I don’t have any advice that would be better regarding content than what has already been posted, but I have done about a million resumes so I’ll be happy to help with formatting and overall appearance if you need the help. I can try snazzy stuff in a page layout program if you are looking for something in an ‘arty’ field or standard Microsoft Word business look for a more traditional job.

**Phlosphr ** - I put my job titties on my resume and none of my bosses seem to want to look me in the eye when they talk to me! :stuck_out_tongue:

I’ll be glad to help. What sort of gig are you looking for?

Email’s in the profile.

Same here - I’d be happy to help. Just came off a couple of years of unemployment and crappy jobs from hell myself about six months ago.

Last guy said that to me was banned from the men’s room. :smiley:

The style in the men’s room now is to not bother asking :smiley:

I’ll also be glad to look it over, if you like.

I agree that your resume should be tailored for the job.

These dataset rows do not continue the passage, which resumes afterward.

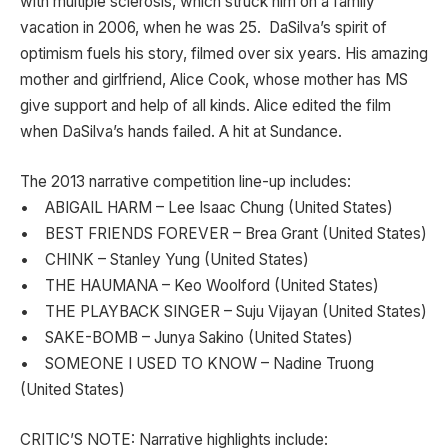
with multiple sclerosis, which struck him on a family
vacation in 2006, when he was 25. DaSilva’s spirit of
optimism fuels his story, filmed over six years. His amazing
mother and girlfriend, Alice Cook, whose mother has MS
give support and help of all kinds. Alice edited the film
when DaSilva’s hands failed. A hit at Sundance.
The 2013 narrative competition line-up includes:
• ABIGAIL HARM – Lee Isaac Chung (United States)
• BEST FRIENDS FOREVER – Brea Grant (United States)
• CHINK – Stanley Yung (United States)
• THE HAUMANA – Keo Woolford (United States)
• THE PLAYBACK SINGER – Suju Vijayan (United States)
• SAKE-BOMB – Junya Sakino (United States)
• SOMEONE I USED TO KNOW – Nadine Truong
(United States)
CRITIC’S NOTE: Narrative highlights include: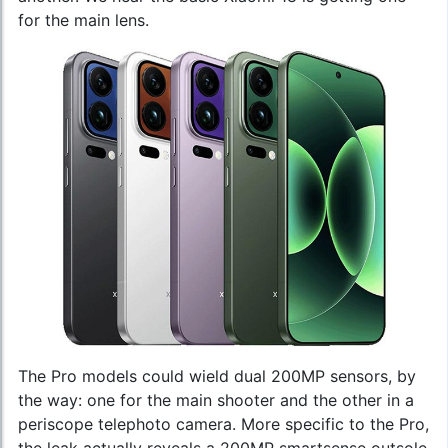
for the main lens.
The Pro models could wield dual 200MP sensors, by
the way: one for the main shooter and the other in a
periscope telephoto camera. More specific to the Pro,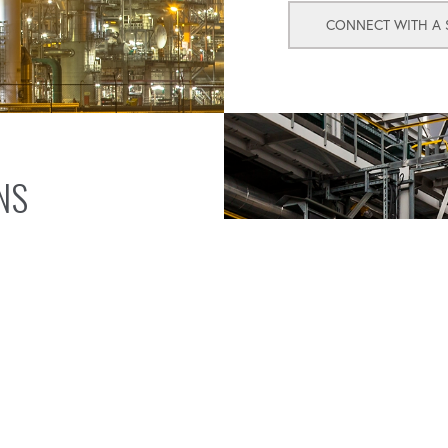
CONNECT WITH A S
NS
olutions designed to
torque wrenches,
 secure, leak-free seals
que measurement and
red preload in bolts,
y meet but exceed
utions tailored to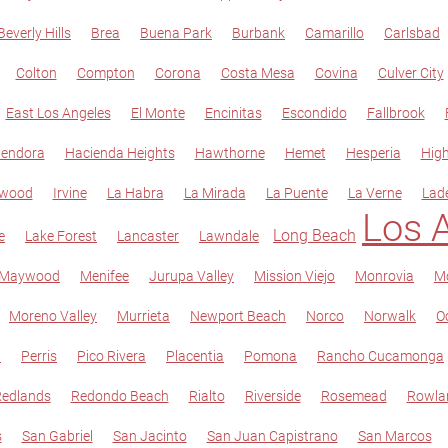
Beverly Hills
Brea
Buena Park
Burbank
Camarillo
Carlsbad
Colton
Compton
Corona
Costa Mesa
Covina
Culver City
East Los Angeles
El Monte
Encinitas
Escondido
Fallbrook
lendora
Hacienda Heights
Hawthorne
Hemet
Hesperia
Hig
ewood
Irvine
La Habra
La Mirada
La Puente
La Verne
Lad
Los 
Long Beach
e
Lake Forest
Lancaster
Lawndale
Maywood
Menifee
Jurupa Valley
Mission Viejo
Monrovia
Mo
Moreno Valley
Murrieta
Newport Beach
Norco
Norwalk
O
t
Perris
Pico Rivera
Placentia
Pomona
Rancho Cucamonga
edlands
Redondo Beach
Rialto
Riverside
Rosemead
Rowla
s
San Gabriel
San Jacinto
San Juan Capistrano
San Marcos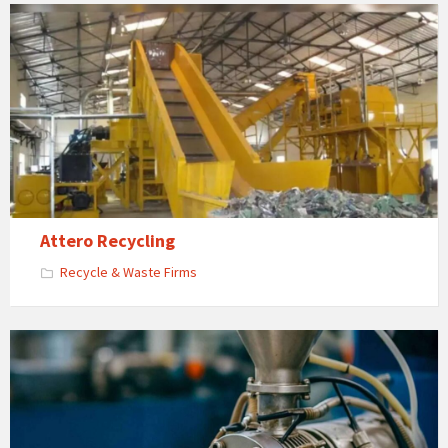
Attero Recycling
Recycle & Waste Firms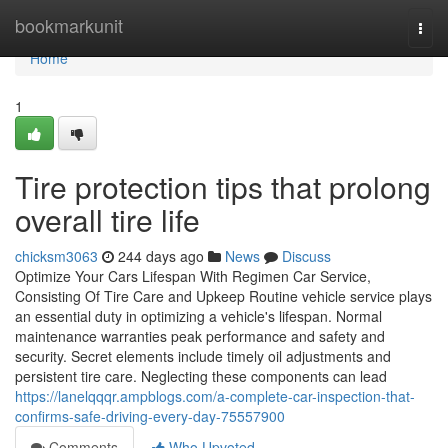
Home
bookmarkunit
Togg
navi
Home
1
Tire protection tips that prolong
overall tire life
chicksm3063
244 days ago
News
Discuss
Optimize Your Cars Lifespan With Regimen Car Service,
Consisting Of Tire Care and Upkeep Routine vehicle service plays
an essential duty in optimizing a vehicle's lifespan. Normal
maintenance warranties peak performance and safety and
security. Secret elements include timely oil adjustments and
persistent tire care. Neglecting these components can lead
https://lanelqqqr.ampblogs.com/a-complete-car-inspection-that-
confirms-safe-driving-every-day-75557900
Comments
Who Upvoted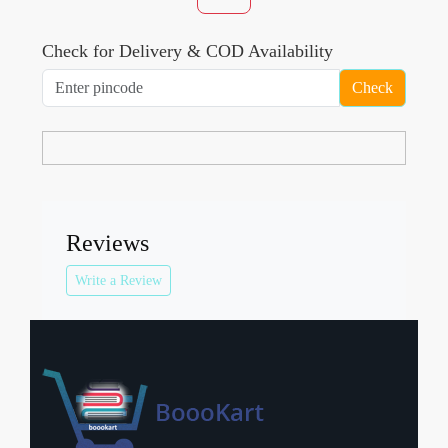
Check for Delivery & COD Availability
Check
Reviews
Write a Review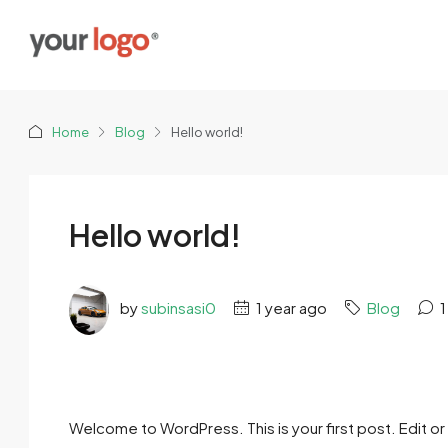
Home
Blog
Hello world!
Hello world!
by
subinsasi0
1 year ago
Blog
1
Welcome to WordPress. This is your first post. Edit or d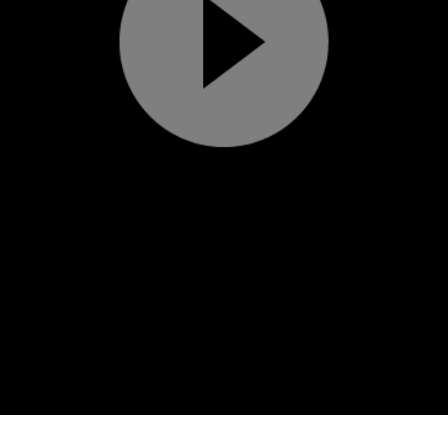
Play
Video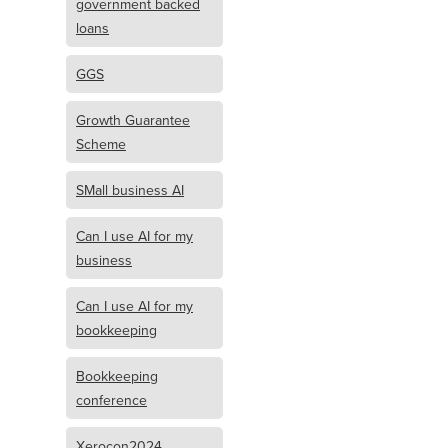
government backed
loans
GGS
Growth Guarantee
Scheme
SMall business AI
Can I use AI for my
business
Can I use AI for my
bookkeeping
Bookkeeping
conference
Xerocon2024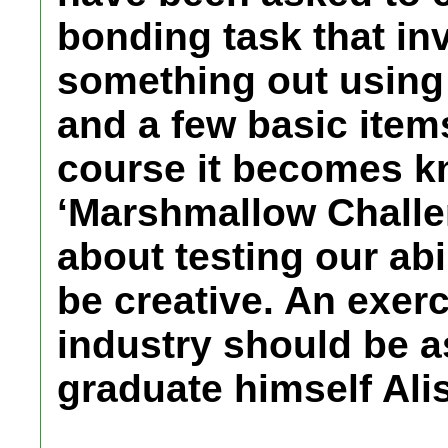
bonding task that in
something out using
and a few basic ite
course it becomes k
‘Marshmallow Challeng
about testing our abil
be creative. An exer
industry should be 
graduate himself Alis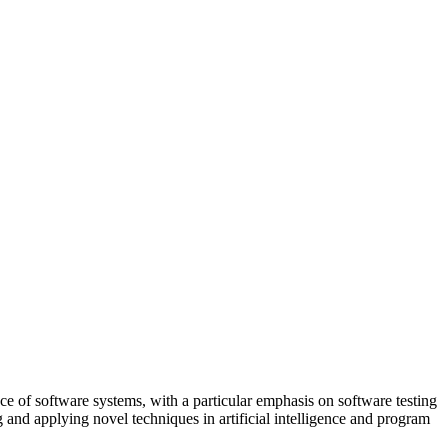
e of software systems, with a particular emphasis on software testing
g and applying novel techniques in artificial intelligence and program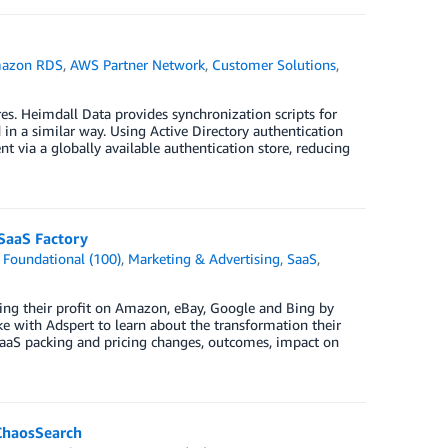
azon RDS
,
AWS Partner Network
,
Customer Solutions
,
es. Heimdall Data provides synchronization scripts for
in a similar way. Using Active Directory authentication
 via a globally available authentication store, reducing
SaaS Factory
,
Foundational (100)
,
Marketing & Advertising
,
SaaS
,
ing their profit on Amazon, eBay, Google and Bing by
e with Adspert to learn about the transformation their
SaaS packing and pricing changes, outcomes, impact on
ChaosSearch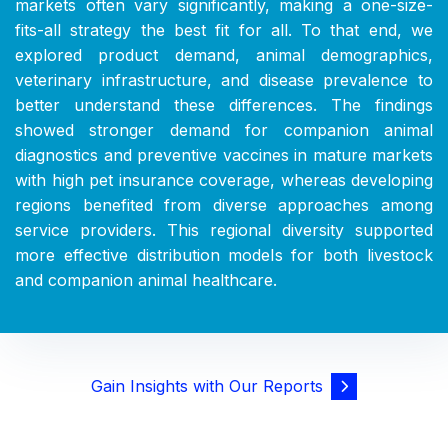
markets often vary significantly, making a one-size-
fits-all strategy the best fit for all. To that end, we
explored product demand, animal demographics,
veterinary infrastructure, and disease prevalence to
better understand these differences. The findings
showed stronger demand for companion animal
diagnostics and preventive vaccines in mature markets
with high pet insurance coverage, whereas developing
regions benefited from diverse approaches among
service providers. This regional diversity supported
more effective distribution models for both livestock
and companion animal healthcare.
Gain Insights with Our Reports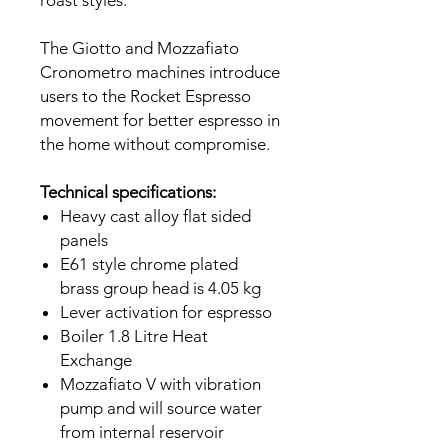
The Giotto and Mozzafiato
Cronometro machines introduce
users to the Rocket Espresso
movement for better espresso in
the home without compromise.
Technical specifications:
Heavy cast alloy flat sided
panels
E61 style chrome plated
brass group head is 4.05 kg
Lever activation for espresso
Boiler 1.8 Litre Heat
Exchange
Mozzafiato V with vibration
pump and will source water
from internal reservoir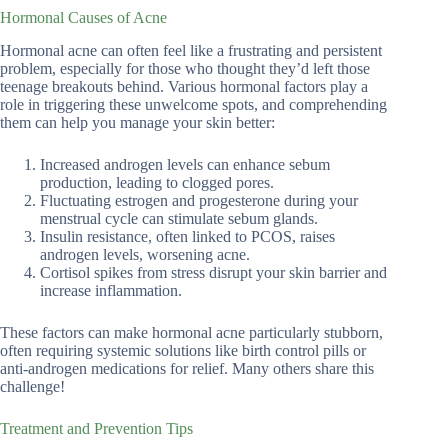
Hormonal Causes of Acne
Hormonal acne can often feel like a frustrating and persistent
problem, especially for those who thought they’d left those
teenage breakouts behind. Various hormonal factors play a
role in triggering these unwelcome spots, and comprehending
them can help you manage your skin better:
Increased androgen levels can enhance sebum
production, leading to clogged pores.
Fluctuating estrogen and progesterone during your
menstrual cycle can stimulate sebum glands.
Insulin resistance, often linked to PCOS, raises
androgen levels, worsening acne.
Cortisol spikes from stress disrupt your skin barrier and
increase inflammation.
These factors can make hormonal acne particularly stubborn,
often requiring systemic solutions like birth control pills or
anti-androgen medications for relief. Many others share this
challenge!
Treatment and Prevention Tips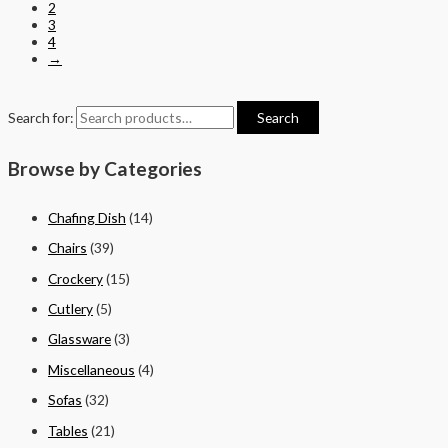
2
3
4
→
Search for:
Search
Browse by Categories
Chafing Dish
(14)
Chairs
(39)
Crockery
(15)
Cutlery
(5)
Glassware
(3)
Miscellaneous
(4)
Sofas
(32)
Tables
(21)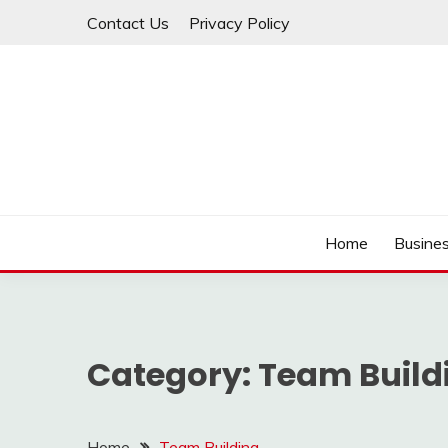
Skip
Contact Us
Privacy Policy
to
content
IDEAVERVESTREAM
Home
Busine
Category:
Team Build
Home
Team Building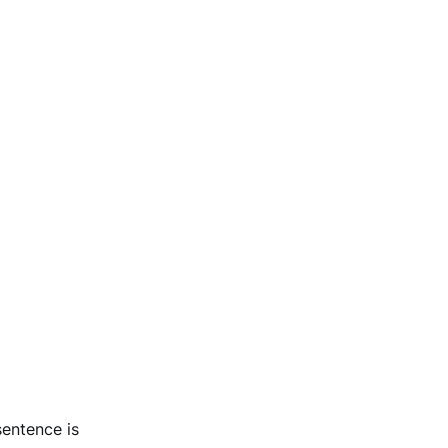
sentence is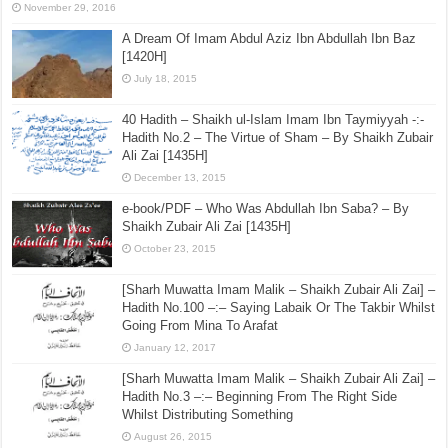
Sharḥ ʿUmdatul Aḥkām – Kitāb al-Aṭʿimah – [The
Book of Eating] Hadith No.380 –:– The permissibility
of slaughtering with anything that makes the blood
flow, except teeth and other bones
November 29, 2016
A Dream Of Imam Abdul Aziz Ibn Abdullah Ibn Baz
[1420H]
July 18, 2015
40 Hadith – Shaikh ul-Islam Imam Ibn Taymiyyah -:-
Hadith No.2 – The Virtue of Sham – By Shaikh Zubair
Ali Zai [1435H]
December 13, 2015
e-book/PDF – Who Was Abdullah Ibn Saba? – By
Shaikh Zubair Ali Zai [1435H]
October 23, 2015
[Sharh Muwatta Imam Malik – Shaikh Zubair Ali Zai] –
Hadith No.100 –:– Saying Labaik Or The Takbir Whilst
Going From Mina To Arafat
January 12, 2017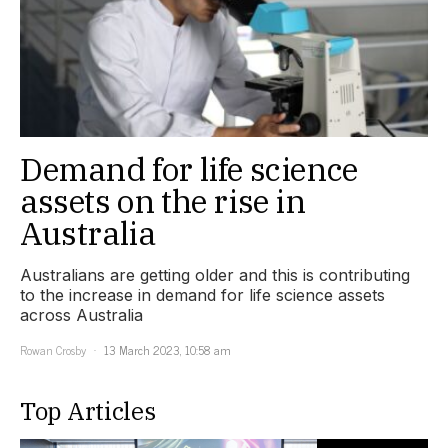
Demand for life science
assets on the rise in
Australia
Australians are getting older and this is contributing
to the increase in demand for life science assets
across Australia
Rowan Crosby
13 March 2023, 10:58 am
Top Articles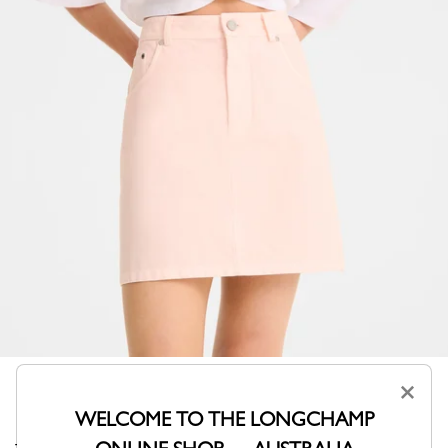
×
WELCOME TO THE LONGCHAMP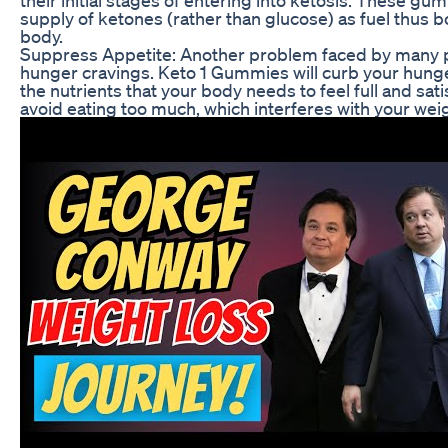
supply of ketones (rather than glucose) as fuel thus b
body.
Suppress Appetite: Another problem faced by many pe
hunger cravings. Keto 1 Gummies will curb your hung
the nutrients that your body needs to feel full and sati
avoid eating too much, which interferes with your weig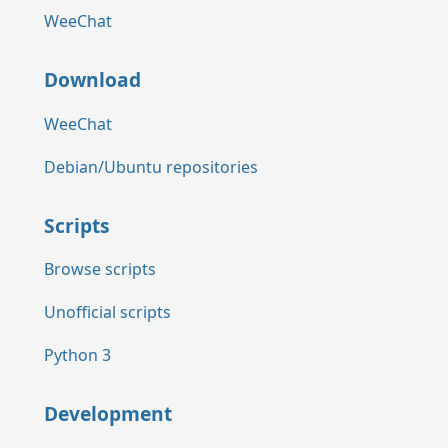
WeeChat
Download
WeeChat
Debian/Ubuntu repositories
Scripts
Browse scripts
Unofficial scripts
Python 3
Development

If you are applying to a large company, you definitely want to include all the buzz words for that field, since that will get yours pulled out.

But - you should do some other stuff also. I’ve seen studies that show job boards are very inefficient for getting jobs. (I can look up a cite if you wish.) You need to figure out something that distinguishes you from everyone else, find a few companies that seem to be good matches, and study them. Figure out where in the company you’d fit in, and find the name of the hiring manager for that job. See if they have job postings on their web site. Those won’t have the right name, but if you find someone who knows someone who knows someone in the company, he or she could look up the post internally and find the name and number. (I just did this for someone). The posts may be out of date, but they might be able to find a job that is new. Call up the hiring manager, or anyone in the company, and ask about what kind of stuff they do that might be interesting.

This won’t work 100% of the time of course, or even 10% of the time, but it puts you above the random resumes. Personal contact does work. Someone I was on an industry committee with sent me his resume. As I was reading it a manager came in looking for my help in defining the requirements for an opening he had. I showed him the resume, which was a perfect match, and bingo, the guy was hired in a few days.

Oh, and don’t worry too much about bugging the managers. I’m pretty visible in my field, and no one calls me. Call, don’t email - it gets a lot more attention. You can email your resume if there is a match. People love talking about their jobs, after all.

I think this will work even if the job is fairly generic. If a manager could hire anyone, who would they choose - a random person from a resume pile, or someone with the initiative to actually call?

Good luck!

I’d be glad to take a look at your resume and give some suggestions. It sounds like a lot of people have more experience in hiring than I do, but I’ll help if I can.

I can help too… I’ve plenty of experience in the resume packaging department from when I was looking for a job in Europe. I got plenty of interview calls (which was surprising - I didn’t think there’d be much demand for an automotive engineer from India in Germany!), so it does seem I did at least a semi-decent job.

My e-mail address is in my profile.

Thank you, everyone. Please don’t think I’m ignoring this thread-I just haven’t been on as much, because I’ve been a wee bit busy, and we’ve had some nasty storms. I’ll address everyone who wanted an e-mail in the morning, if that’s all right.

Plus, another friend who’s helping me with this just sent me the file back. (Long story, but guess who forgot to include her resume in the files she backed up when she had to do a recovery?)

Guin;

Send me your resume. I do this a lot (help people with your problem.) I believe my E-mail is in my profile.

I’ve never gotten a single bite from one.

I even went so far as to post the perfect (fake) resume and job (also fake) history for a few jobs just to see if anyone was listening… nope. nothing.